The USDA has released a report detailing the foods the Food and Drug Administration (FDA) most often rejects at our nation’s ports for problems. They are seafood/fish products, vegetables/vegetable products, and fruit/fruit products. The countries that have the most shipments refused are Mexico, India, and China. Data for this report was analyzed over the years 2005 to 2013 and was compared to data from the years 1998 to 2004. In addition, refusals of spices, flavors, and salts doubled between 1998 to 2004 and 2005 to 2013.
The FDA only inspects about 1% of the 60,000,000 tons of food imported into this country every year. Inspectors target certain facilities and firms and certain types of products that have a higher risk for pathogenic bacterial contamination or other type of adulteration or misbranding. The government uses risk-based criteria to figure out which shipments should be inspected. The refusals reveal “recurring patterns of import violations in food products that have repeatedly attracted the attention of FDA inspectors.”
All of the imported foods that are rejected by the FDA are reported in the Operational and Administrative System for Import Support (OASIS) database. Each violation is listed with a charge statement such as “adulteration” or “misbranding”.
An “adulterated” food contains poisoning ingredients, disease-causing bacteria and viruses, unsafe color additives, pesticide residues, or filth. A “misbranded” food has a false or misleading label regarding ingredients, origin, manufacturer, or quality. Some of these factors threaten health, such as undeclared allergens, while others, such as substituting cheaper ingredients in a product, do not.
From 2005 to 2013, FDA refused the entry of 87,552 shipments after determining that the products violated one of more U.S. regulations. Fishery/seafood products were 20.5% of all shipments refused, and vegetables/vegetable products were 16.1% of refusals. Four other categories each were 5% of import violations. They are: fruit/fruit products, spices/flavors/salts, non chocolate candy/chewing gum, and bakery products/dough/mix/icing.
While the number of fish products refused were about the same in both 1998 to 2004 and 2005 to 2013, the fruit and vegetable import refusals fell. But the refusals of spices/flavors/salts more than doubled from 3.8% in 1998 to 2004 to 7.7% in 2005 to 2013.
Adulteration accounted for 57% of all violations. The most frequent adulteration violation in 2005 to 2013 was for the presence of Salmonella bacteria. The products contaminated with Salmonella were 83.7% of pathogen/toxin adulteration violations, up from 63.0% in 1998 to 2004. Most Salmonella-contaminated products were in fishery and seafood (42%) and spices/flavors/salts (33.2%).

#### [Things to do]
**A)** In the passage on FDA food import refusals, what share of all refused shipments from 2005 to 2013 were fishery/seafood products?
**B)** Pick up the passage on FDA food import refusals after its final sentence and continue it.

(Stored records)
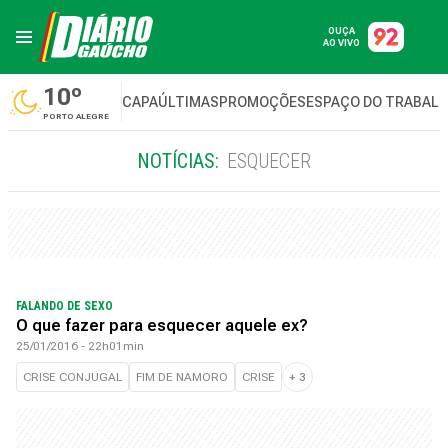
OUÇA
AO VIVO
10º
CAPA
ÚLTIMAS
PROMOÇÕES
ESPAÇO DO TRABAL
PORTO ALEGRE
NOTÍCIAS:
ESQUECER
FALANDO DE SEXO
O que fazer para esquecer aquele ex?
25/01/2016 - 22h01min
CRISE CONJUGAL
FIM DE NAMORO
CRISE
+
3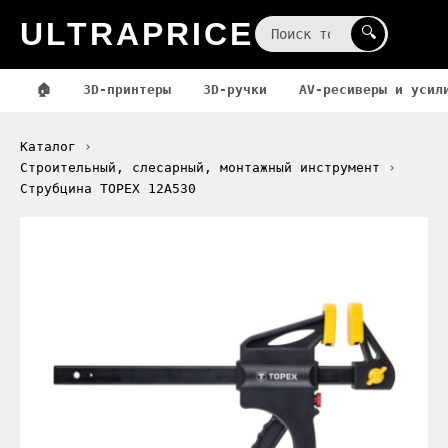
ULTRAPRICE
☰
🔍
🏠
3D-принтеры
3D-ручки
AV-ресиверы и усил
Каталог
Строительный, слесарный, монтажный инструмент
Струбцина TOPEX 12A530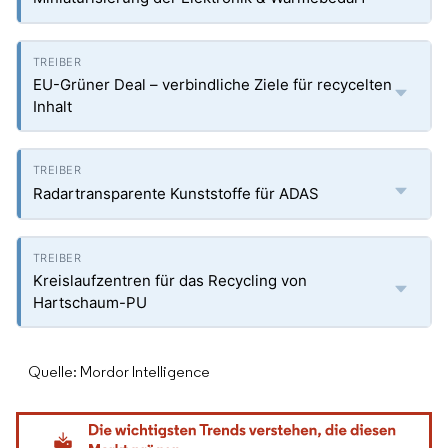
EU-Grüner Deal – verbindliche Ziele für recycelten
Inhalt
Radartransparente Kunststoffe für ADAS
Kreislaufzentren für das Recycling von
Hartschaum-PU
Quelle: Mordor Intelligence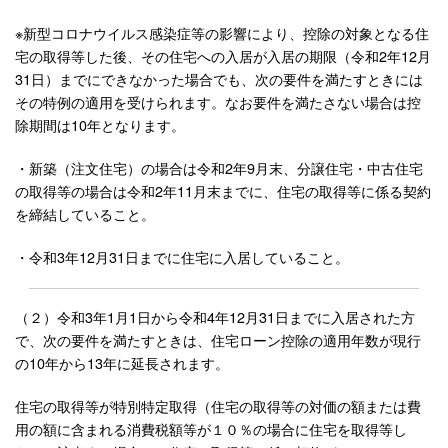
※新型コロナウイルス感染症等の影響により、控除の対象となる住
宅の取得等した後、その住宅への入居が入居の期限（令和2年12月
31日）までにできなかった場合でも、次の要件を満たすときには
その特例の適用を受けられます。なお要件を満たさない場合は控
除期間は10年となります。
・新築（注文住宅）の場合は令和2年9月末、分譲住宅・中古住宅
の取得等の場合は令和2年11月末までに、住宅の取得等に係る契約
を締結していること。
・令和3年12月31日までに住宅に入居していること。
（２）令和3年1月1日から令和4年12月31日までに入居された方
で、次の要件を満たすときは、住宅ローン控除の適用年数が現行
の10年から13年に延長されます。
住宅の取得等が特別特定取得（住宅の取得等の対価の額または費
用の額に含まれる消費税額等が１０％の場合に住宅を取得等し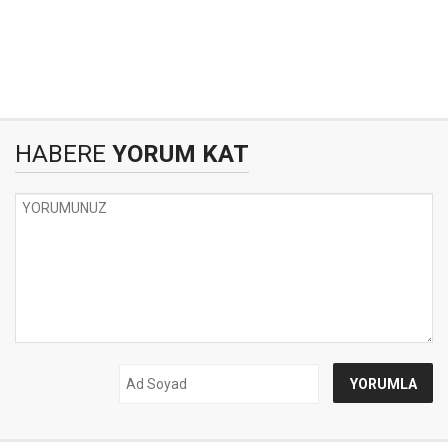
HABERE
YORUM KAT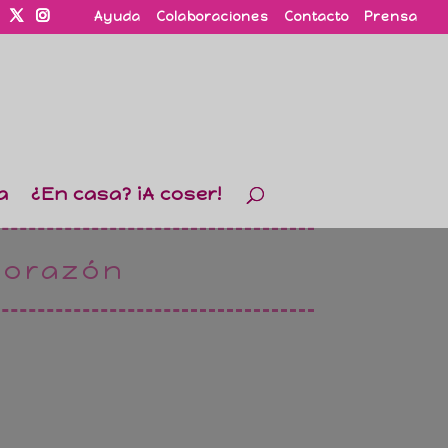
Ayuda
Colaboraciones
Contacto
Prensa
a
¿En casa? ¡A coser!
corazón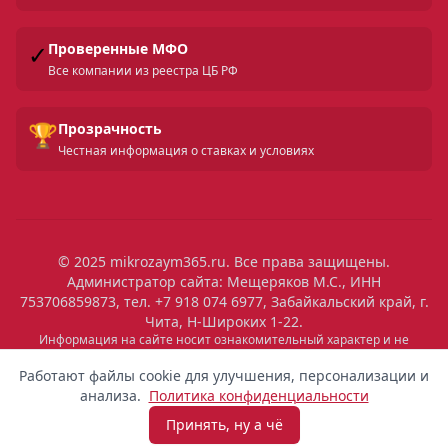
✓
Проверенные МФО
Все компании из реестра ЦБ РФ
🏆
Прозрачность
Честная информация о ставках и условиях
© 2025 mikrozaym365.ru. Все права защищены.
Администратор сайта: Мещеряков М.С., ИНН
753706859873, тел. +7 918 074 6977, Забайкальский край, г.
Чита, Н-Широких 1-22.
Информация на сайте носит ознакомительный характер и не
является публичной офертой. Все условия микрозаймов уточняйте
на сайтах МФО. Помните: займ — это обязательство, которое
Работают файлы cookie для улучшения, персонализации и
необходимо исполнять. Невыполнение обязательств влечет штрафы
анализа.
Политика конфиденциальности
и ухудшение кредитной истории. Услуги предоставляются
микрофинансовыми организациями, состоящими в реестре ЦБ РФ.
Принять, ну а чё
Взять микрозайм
--
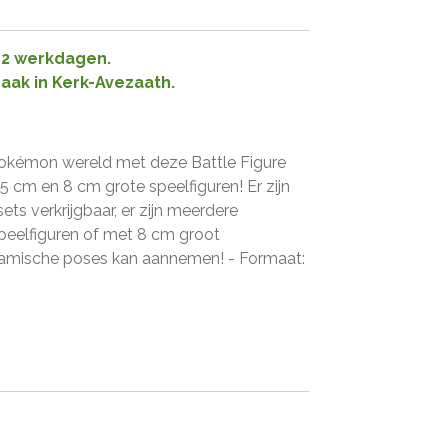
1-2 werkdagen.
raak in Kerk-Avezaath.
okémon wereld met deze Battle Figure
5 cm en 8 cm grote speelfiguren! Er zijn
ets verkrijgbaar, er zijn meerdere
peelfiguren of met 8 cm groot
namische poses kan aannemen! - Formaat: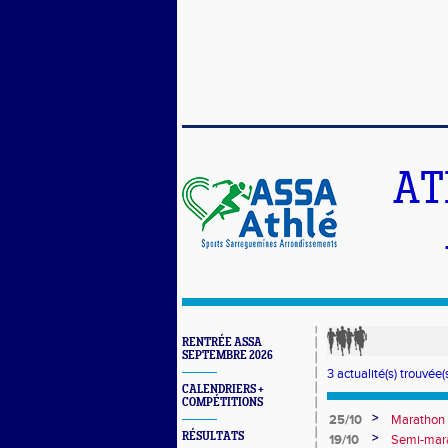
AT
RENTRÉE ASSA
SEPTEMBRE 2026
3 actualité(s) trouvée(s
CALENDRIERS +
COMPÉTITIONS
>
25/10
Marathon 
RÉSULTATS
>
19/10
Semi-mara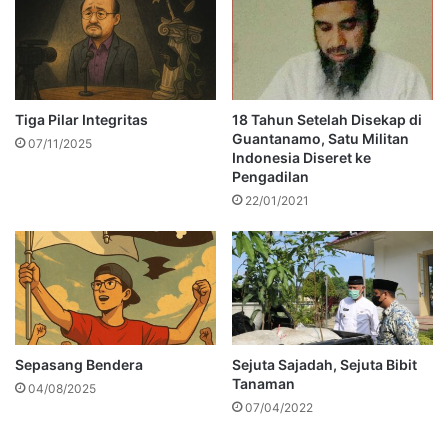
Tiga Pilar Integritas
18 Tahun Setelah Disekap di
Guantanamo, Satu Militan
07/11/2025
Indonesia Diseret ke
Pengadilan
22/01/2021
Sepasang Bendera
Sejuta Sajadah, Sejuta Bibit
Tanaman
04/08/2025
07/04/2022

#### [Expected results]
**A)** 20.5%

**B)**
The second most common violation for pathogen/toxin contamination in 2005 to 2013 was for Listeria monocytogenes bacteria. Violations for Listeria contamination in fish products were 59.4% of all products, more than double the number from 1998 to 2004. But Listeria contamination in imported cheese and cheese products were 32.0% in 2005 to 2013, down from 49.6% in 1998 to 2004.
Chemical contamination is another category that doesn’t get as much press. The products most likely to be contaminated with chemicals were vegetables/vegetable products. Almost 75% of those violations were for unsafe pesticide residues, which is down 90% from 1998 to 2004.
The most commonly refused products by country correlate with the types of foods they export. Mexico is the leading exporter of fruits and vegetables to the U.S. India is the leading exporter of spices, and China is the leading exporter of seafood. As would be expected, the most frequently refused exports from Mexico were vegetables/vegetable products. Spices/flavors/salts from India were most commonly refused, and fish/seafood products were most commonly refused from China.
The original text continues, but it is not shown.